Organisations should understand these differences in terms of their core responsibilities when comes to the managing security in the cloud. The model below from AWS, illustrates this more clearly and the logical step is for organisation to map these responsibilities to the right roles/people within the organisation.
So the next time you hear, let’s move to the cloud, security is automated and taken care for us, remember it is a shared responsibility and you have large part to play as well, at the end the data is yours, YOUR RESPONSIBLE!
Over the years, as a security consultant or as an auditor or security assessors, I have assessed or helped more than 50 unique businesses span from Europe, East Africa, to New Zealand, I can certainly say that at least 80% of these organisation do not have a documented business security architecture!!!
You may ask what is the business security archicture? how does it look like? is a Information Security Policy not a business security architecture? what about the Cyber Security Strategy? by simple definition according to (https://www.oxfordlearnersdictionaries.com/definition/english/architecture) architecture can be defined as follows
- The art or practice of designing and constructing buildings.

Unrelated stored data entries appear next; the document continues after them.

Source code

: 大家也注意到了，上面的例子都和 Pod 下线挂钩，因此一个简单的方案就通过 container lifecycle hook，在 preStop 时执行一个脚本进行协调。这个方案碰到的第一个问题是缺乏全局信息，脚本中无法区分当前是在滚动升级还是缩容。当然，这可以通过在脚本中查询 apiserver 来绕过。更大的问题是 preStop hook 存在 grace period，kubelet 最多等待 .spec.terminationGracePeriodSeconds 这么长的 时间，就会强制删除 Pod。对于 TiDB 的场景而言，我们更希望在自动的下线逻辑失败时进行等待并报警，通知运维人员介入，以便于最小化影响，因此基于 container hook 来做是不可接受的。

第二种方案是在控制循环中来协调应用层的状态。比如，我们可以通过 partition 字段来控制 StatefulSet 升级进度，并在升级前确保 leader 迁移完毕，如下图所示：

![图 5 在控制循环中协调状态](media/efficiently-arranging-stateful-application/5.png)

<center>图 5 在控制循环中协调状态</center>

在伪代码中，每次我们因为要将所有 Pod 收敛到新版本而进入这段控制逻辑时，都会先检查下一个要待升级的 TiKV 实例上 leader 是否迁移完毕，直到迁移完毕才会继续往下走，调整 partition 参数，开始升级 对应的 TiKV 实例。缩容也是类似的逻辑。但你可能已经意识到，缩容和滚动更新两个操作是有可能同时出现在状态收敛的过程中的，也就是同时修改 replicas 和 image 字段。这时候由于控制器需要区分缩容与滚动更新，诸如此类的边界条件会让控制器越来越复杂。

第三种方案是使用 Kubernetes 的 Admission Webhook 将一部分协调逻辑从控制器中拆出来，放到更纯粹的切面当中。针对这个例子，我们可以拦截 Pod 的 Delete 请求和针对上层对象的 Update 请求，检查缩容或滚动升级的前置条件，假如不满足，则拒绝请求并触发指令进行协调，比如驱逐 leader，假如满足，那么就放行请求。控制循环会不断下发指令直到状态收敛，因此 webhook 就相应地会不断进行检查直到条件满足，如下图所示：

- the complex or carefully designed structure of something.
- (computing) the design and structure of a computer system and
- ISO/IEC 42010:2007 defines “architecture” as: “The fundamental organization of a system, embodied in its components, their relationships to each other and the environment, and the principles governing its design and evolution.”
- In TOGAF, “architecture” has two meanings depending upon the context:
- A formal description of a system, or a detailed plan of the system at component level to guide its implementation.
- The structure of components, their inter-relationships, and the principles and guidelines governing their design and evolution over time
6. According to SABSA , business security architecture is …
In my view putting all these definitions in context, an organisation will need to have a security architecture so that they have solid foundation of security that is align with business objectives and capability to piece together different components of security programs such as policies, technologies and other security controls. It has to be noted you can not build a house on shaky beach sand foundation as this will lead to unstable house with likelihood to crumple to pieces sometimes in the future. Same stance, should be adopted when build security programs that are based on well-designed business security architecture.
From security point of view, having a well designed and documented security architecture, in future will help to alleviate problems such as have to add on security solutions just for the sake of having a shiny appliance without realising what protection it provides for the business.
Whilst by default most organisations don’t have documented business security architecture, I would say it is not too late to start now, as you will find out you have already doing about 50% to 70% of what is required, why don’t you finishing piecing the pieces together to make that 100%? and don’t forget to document it.